The experience of 'Occupying Time'  - the verb ‘watching’ presupposes conditions that O’Leary’s audio visual incursion does its best to derange – is a challenging one. The discordant sounds, the jump cuts, the repetition and various other tricks from the bag labelled ‘Verfremdungseffekt’ fulfil their function proficiently, but I am unsure if they are the trigger for renewing my interest in Pontecorvo’s film. There is something about the coruscating monochrome mosaics that O’Leary assembles in the middle third of the video that brings to mind Bachelard’s explication of time in The Dialectic of Duration. ‘[W]hat remains of the historical past’, asks Bachelard, ‘what lasts from it? Only that which has reasons for beginning again. Thus, alongside duration through things there is duration through reason.

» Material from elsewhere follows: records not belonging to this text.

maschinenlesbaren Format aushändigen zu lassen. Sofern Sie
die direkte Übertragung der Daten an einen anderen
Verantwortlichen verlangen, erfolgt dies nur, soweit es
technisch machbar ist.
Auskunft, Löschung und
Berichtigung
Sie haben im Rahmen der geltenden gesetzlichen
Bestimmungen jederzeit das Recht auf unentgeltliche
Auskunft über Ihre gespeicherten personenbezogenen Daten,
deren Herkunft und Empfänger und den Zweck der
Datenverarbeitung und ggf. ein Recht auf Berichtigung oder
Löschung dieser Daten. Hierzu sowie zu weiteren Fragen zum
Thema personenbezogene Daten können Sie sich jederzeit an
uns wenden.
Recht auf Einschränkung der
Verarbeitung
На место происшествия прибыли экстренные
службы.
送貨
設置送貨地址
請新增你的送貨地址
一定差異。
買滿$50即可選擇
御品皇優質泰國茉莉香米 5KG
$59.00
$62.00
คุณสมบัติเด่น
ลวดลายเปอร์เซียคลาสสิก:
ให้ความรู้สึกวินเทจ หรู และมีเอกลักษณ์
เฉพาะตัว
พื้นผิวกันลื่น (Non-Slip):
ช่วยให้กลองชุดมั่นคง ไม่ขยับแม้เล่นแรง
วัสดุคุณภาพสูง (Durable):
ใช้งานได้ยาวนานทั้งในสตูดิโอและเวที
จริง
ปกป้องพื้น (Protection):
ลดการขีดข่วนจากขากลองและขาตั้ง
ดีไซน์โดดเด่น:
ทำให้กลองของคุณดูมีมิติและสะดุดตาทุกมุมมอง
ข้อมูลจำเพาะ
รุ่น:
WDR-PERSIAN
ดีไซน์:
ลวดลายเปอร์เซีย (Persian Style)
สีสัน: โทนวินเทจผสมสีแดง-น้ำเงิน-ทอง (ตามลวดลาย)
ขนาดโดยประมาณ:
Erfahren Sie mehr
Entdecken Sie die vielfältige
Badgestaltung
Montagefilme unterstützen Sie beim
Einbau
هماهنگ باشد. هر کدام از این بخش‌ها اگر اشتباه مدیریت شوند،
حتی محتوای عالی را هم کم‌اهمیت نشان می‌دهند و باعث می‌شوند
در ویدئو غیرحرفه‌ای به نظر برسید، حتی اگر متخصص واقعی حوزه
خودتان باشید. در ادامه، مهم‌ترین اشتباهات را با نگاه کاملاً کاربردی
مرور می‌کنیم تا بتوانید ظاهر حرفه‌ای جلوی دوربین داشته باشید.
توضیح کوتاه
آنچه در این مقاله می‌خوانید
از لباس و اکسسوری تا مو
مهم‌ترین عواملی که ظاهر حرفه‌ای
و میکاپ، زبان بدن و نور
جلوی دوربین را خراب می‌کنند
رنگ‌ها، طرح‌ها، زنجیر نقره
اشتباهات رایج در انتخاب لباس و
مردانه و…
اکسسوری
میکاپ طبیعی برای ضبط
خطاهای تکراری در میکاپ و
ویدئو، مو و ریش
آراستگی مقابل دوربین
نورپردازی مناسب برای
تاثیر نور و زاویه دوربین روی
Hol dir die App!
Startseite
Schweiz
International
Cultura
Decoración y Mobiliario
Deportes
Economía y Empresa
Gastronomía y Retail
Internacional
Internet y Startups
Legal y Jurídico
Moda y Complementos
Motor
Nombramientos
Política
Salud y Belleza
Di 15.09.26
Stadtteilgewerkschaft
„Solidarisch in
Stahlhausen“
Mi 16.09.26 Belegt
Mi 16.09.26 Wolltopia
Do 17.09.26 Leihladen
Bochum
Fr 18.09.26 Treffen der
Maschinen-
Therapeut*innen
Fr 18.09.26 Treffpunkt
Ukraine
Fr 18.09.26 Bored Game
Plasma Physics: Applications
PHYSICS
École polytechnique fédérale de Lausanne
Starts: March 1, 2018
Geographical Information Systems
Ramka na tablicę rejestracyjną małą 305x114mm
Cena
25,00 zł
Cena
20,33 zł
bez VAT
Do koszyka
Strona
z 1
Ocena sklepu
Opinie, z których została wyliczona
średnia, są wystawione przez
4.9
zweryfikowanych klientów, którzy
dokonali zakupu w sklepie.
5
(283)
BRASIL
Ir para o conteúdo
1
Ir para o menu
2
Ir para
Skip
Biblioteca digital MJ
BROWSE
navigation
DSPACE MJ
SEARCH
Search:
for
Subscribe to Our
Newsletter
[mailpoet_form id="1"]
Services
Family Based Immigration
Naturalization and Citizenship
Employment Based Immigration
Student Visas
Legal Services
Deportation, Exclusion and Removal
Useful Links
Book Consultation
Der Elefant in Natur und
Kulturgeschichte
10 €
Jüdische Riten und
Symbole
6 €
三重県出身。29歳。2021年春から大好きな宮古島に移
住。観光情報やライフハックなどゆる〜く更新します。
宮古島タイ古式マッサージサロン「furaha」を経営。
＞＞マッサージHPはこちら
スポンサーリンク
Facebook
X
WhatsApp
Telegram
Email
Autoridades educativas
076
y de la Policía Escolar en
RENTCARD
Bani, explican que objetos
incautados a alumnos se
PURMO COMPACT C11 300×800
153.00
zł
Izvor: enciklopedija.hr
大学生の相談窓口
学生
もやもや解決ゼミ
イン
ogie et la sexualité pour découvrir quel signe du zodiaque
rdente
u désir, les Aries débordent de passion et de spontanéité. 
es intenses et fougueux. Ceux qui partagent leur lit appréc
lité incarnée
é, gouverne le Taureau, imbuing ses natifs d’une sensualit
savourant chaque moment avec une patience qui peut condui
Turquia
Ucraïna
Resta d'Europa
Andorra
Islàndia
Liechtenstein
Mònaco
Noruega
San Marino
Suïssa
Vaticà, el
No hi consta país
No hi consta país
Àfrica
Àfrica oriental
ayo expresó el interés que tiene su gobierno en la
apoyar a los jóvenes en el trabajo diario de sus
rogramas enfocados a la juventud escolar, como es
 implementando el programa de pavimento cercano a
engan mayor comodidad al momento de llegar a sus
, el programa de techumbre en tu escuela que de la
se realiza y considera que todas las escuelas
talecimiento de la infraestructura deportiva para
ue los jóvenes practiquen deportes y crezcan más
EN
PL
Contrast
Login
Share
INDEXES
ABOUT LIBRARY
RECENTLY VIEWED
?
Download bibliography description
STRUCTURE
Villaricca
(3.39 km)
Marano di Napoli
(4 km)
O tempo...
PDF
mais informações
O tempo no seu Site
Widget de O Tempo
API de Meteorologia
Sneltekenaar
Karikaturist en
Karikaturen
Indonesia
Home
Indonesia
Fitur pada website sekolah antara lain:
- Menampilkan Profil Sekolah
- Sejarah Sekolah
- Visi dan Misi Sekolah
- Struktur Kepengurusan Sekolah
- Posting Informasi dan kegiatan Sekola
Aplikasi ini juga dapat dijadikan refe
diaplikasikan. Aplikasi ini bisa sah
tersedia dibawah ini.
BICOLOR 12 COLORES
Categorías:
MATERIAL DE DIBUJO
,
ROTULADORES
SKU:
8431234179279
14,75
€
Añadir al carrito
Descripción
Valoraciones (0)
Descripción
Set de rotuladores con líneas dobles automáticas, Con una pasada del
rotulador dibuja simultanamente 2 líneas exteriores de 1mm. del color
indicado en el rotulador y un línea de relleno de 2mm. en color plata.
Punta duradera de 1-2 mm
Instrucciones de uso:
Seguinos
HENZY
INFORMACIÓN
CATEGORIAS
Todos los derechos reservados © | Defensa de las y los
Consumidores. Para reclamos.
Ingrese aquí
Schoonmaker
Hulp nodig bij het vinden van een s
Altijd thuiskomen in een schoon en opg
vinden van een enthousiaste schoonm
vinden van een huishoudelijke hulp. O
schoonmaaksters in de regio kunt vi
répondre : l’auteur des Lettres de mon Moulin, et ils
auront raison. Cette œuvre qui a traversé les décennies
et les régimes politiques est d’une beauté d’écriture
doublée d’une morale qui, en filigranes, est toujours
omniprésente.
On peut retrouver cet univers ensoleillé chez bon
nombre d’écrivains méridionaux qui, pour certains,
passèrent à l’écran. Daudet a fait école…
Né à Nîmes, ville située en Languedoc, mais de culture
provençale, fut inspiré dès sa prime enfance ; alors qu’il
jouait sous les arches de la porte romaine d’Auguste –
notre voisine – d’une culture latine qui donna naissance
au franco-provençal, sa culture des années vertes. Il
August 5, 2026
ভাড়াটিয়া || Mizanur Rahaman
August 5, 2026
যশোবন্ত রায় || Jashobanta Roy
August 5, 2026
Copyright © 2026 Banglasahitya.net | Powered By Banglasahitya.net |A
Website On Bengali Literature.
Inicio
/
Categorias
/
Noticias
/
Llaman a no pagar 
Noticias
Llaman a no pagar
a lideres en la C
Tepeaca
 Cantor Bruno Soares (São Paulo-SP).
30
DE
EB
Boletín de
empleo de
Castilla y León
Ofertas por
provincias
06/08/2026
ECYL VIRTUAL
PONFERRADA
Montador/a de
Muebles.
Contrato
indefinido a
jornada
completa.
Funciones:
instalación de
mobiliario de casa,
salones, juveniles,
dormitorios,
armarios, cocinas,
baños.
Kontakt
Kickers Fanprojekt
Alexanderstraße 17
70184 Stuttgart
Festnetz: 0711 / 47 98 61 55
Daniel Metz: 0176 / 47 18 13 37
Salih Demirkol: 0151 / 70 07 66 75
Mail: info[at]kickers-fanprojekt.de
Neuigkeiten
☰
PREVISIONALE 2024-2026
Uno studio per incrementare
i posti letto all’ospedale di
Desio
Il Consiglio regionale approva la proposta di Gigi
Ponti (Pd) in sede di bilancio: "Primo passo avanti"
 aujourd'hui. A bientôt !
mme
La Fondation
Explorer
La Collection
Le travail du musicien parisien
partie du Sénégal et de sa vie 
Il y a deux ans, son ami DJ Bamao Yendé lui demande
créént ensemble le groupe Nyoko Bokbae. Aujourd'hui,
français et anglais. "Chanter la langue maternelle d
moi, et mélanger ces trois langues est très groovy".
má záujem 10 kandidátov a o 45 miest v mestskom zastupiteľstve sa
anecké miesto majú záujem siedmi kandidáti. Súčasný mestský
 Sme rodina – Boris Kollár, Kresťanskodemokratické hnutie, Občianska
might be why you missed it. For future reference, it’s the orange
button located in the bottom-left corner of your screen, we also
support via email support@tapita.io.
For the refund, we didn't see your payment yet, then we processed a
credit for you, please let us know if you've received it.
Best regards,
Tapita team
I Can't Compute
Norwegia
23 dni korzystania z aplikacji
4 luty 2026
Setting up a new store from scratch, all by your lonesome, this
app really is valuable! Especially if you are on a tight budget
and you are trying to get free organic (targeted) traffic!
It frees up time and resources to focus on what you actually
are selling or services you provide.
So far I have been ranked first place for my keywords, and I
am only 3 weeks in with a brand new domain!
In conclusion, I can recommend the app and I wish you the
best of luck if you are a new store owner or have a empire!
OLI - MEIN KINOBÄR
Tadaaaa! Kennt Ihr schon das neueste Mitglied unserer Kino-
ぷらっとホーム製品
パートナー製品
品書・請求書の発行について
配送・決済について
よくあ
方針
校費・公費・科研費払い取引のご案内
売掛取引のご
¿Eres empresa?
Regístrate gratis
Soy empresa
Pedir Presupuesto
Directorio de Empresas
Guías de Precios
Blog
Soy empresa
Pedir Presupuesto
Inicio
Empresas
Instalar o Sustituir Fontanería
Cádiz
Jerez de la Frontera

The same is always true: all true duration is essentially polymorphous, the real action of time requires the richness of coincidence and the syntony of rhythmic efforts’. What these brief syntonic moments in O’Leary’s work show, and it is significant that these moments are not mediated by text, is that the revolutionary character of La battaglia di Algeri (معركة الجزائر‎) is as much a product of the interplay of the visual rhythms that Pontecorvo, Gatti, Morra, Serandrei, et. al. collectively construct throughout the film as it is to do with its transcribable content. In this regard, O’Leary’s video is a welcome addition to the scholarship that seeks to communicate the multifarious ways this kinetic work resists the brutal homogeneity of colonialism. 

Works Cited

Bachelard, Gaston. The Dialectic of Duration. Translated by Cristina Chimisso. (Manchester: Clinamen Press, 2000), p.20.